Where we are…..
THE GOOD NEWS IS farmers markets are burgeoning, local food is readily available through Community Supported Agriculture (CSA) and there is an upsurge of urban agriculture projects. Foodland Ontario produce is prominently showcased at our neighbourhood grocers.
The bad news is climate change is real. No longer being denied, governments grapple with measures to reduce greenhouse gas emissions (GHGE) while we are well into the era of peak oil where consumption demands outweigh production.
Our soil will be A source of our recovery
The connection between our food and our soil is evident, but we are now making a connection between our soil and climate change. Biochar, a soil improvement product which has the ability to capture carbon and sequester it in the earth for over 1000 years would be a useful tool in our fight to mitigate climate change. A Cornell University study has estimated that 12% of current annual anthrogogenic GHGE could be reduced through the sustainable production and use of biochar: http://news.cornell.edu/stories/2010/08/biochar-could-mitigate-climate-change-study-shows
BIOCHAR SOIL AMENDMENT TO ENHANCE CROP GROWTH AND MITIGATE CLIMATE CHANGE
Biochar is produced when biomass is heated in the near absence of oxygen (pyrolysis). The process is considered carbon neutral and when incorporated in soil is considered carbon negative. Used worldwide, it also suppresses methane derived from livestock and nitrous oxide derived from livestock and petro-chemical fertilizers, thus mitigating agricultural GHGE.
Other biochar attributes include the power to:
- Enhance soil biology - up to 40% increase in mycorrhizal fungi
- Increase soil organic matter
- Improve water retention capacity of soils - up to 30%
- Improve nutrient retention in soils - up to 50% increase in cation exchange capacity
- Remediate soils: agricultural, pastures, quarries, landfills, urban trees, green roofs, soil production, urban property management.

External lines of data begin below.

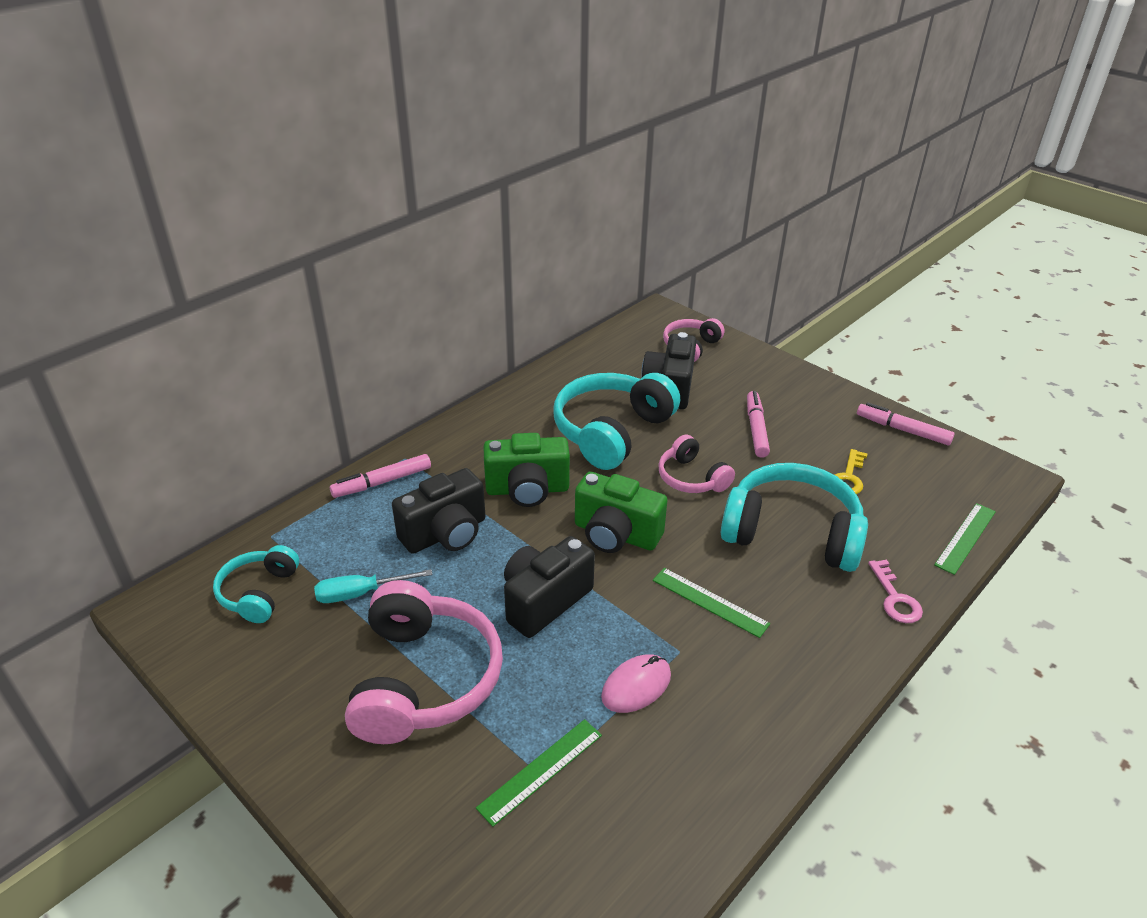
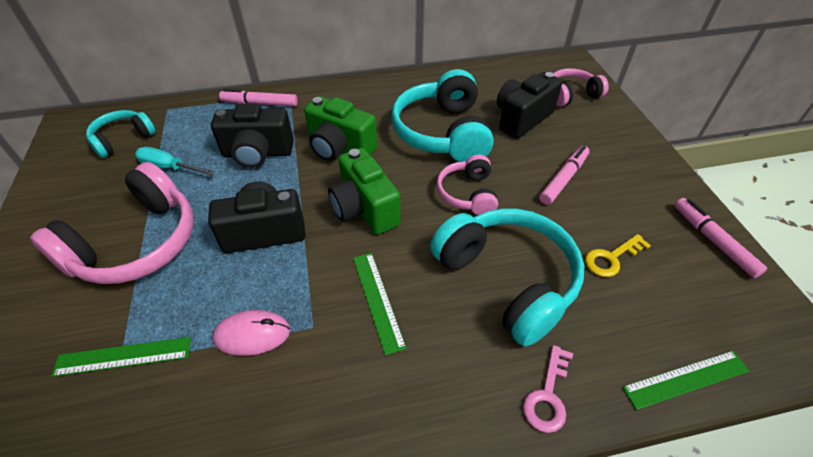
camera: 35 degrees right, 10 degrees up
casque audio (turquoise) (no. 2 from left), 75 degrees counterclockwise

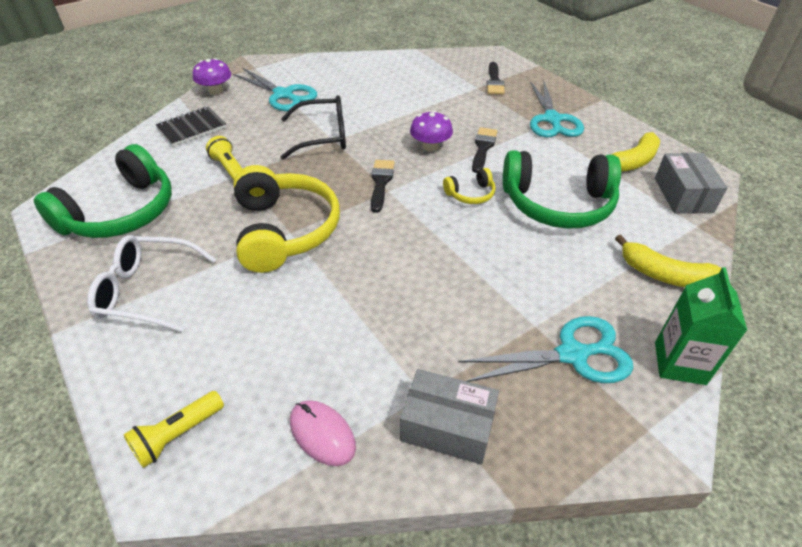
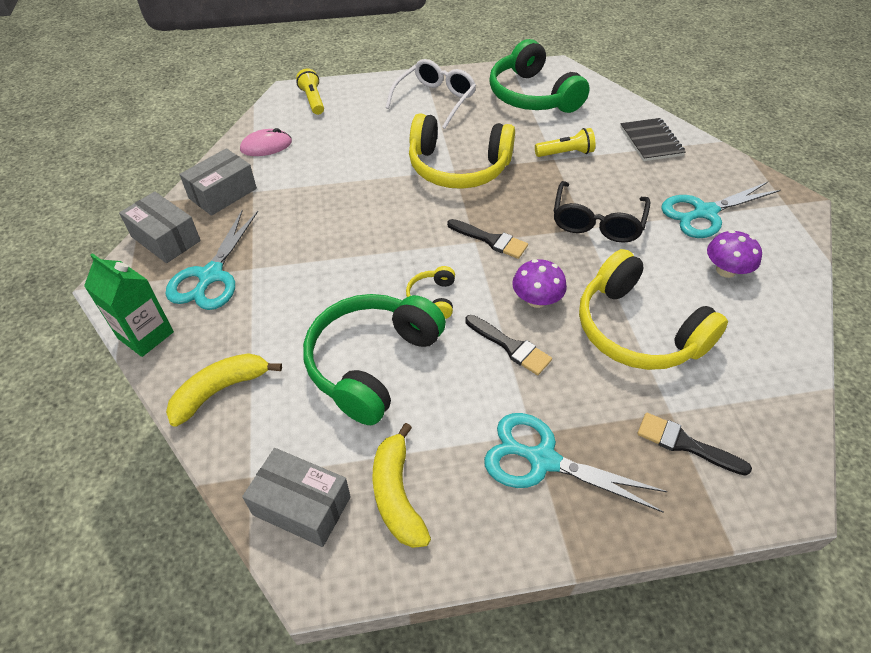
camera: 115 degrees right, 5 degrees up
champignon (violet) (no. 1 from left in the first image) => champignon (violet) (no. 2 from left), shifted
nothing => boîte (gris) (no. 1 from left)
nothing => casque audio (jaune) (no. 3 from left)

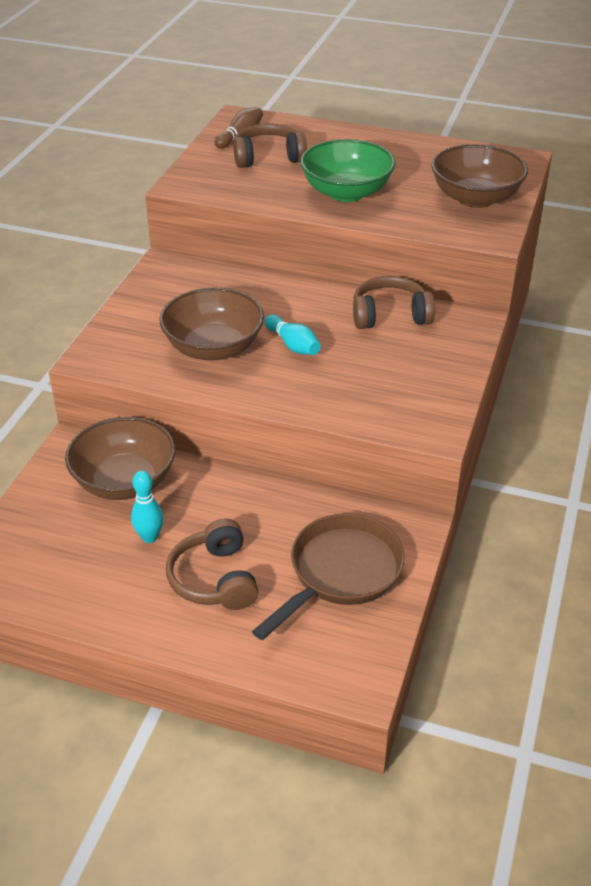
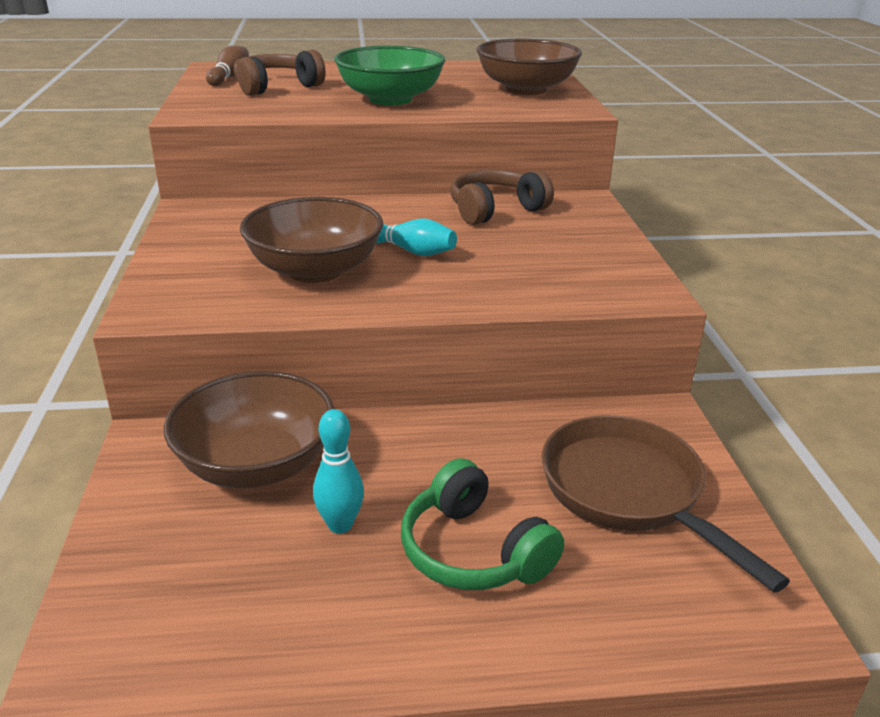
camera: 25 degrees left, 10 degrees down
poêle (marron), 45 degrees counterclockwise
casque audio (marron) (no. 1 from left) => casque audio (vert)

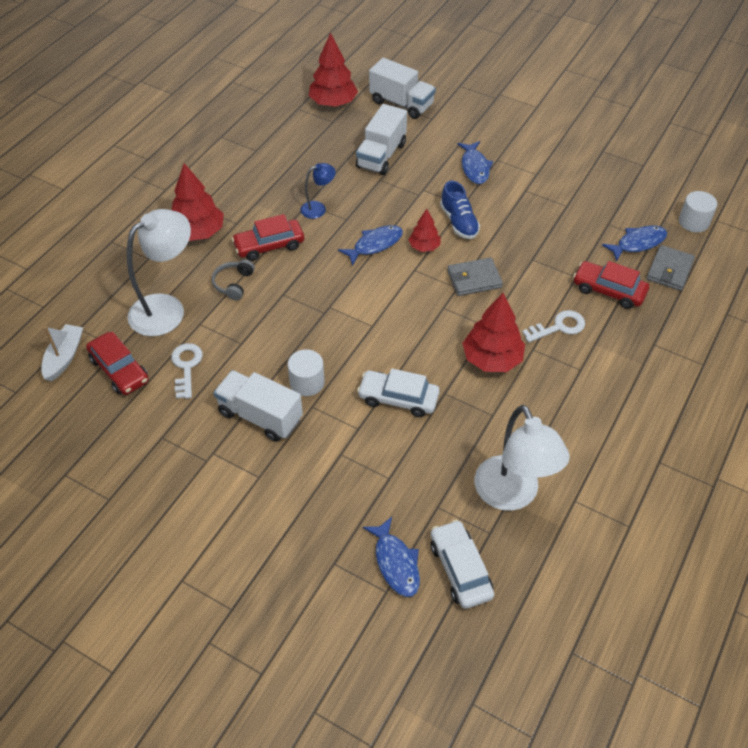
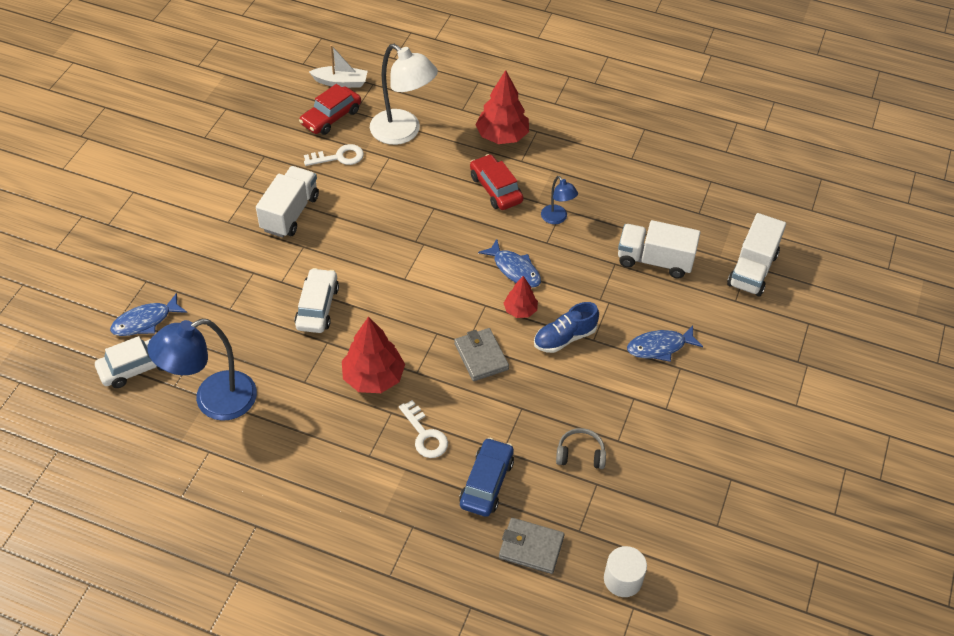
camera: 80 degrees right, 0 degrees up
arbre (rouge) (no. 2 from left) => nothing
poisson (bleu) (no. 4 from left) => nothing
casque audio (gris), shifted
voiture (rouge) (no. 3 from left) => voiture (bleu)
cylindre (blanc) (no. 1 from left) => nothing
lampe (blanc) (no. 2 from left) => lampe (bleu) (no. 1 from left)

2016 was a brutal summer of heat and drought and our urban trees have suffered because of this. However, the trees in our study areas that have been treated with biochar continue to show better soil dynamics, greater moisture retention and healthier general appearance, as the photos above show of a tree treated with biochar (left) and not treated (right).
BIOCHAR FOR ANIMAL WELFARE
During YREA's continuing research of biochar, we discovered that a large part of the biochar produced in Europe is used in farming to improve the health of livestock and poultry. Biochar can suppress intestinal pathogens, deactivating toxins already in digestive systems when used in feed formulas of cattle, poultry and other farm animals.
Biochar's highly adsorbent quality, when added to litter, locks in moisture and nitrogen compounds, markedly reducing odours and emissions of ammonia as well as footpad diseases.
YREA is particularly interested in further study and development of this use of biochar for the improvement of animal health and welfare and the reduction of agricultural greenhouse gas emissions (GHGE). What a valuable tool for farmers seeking to implement sustainable practices!
YREA plans to subsequently establish a non-profit biochar production venture, making biochar locally available.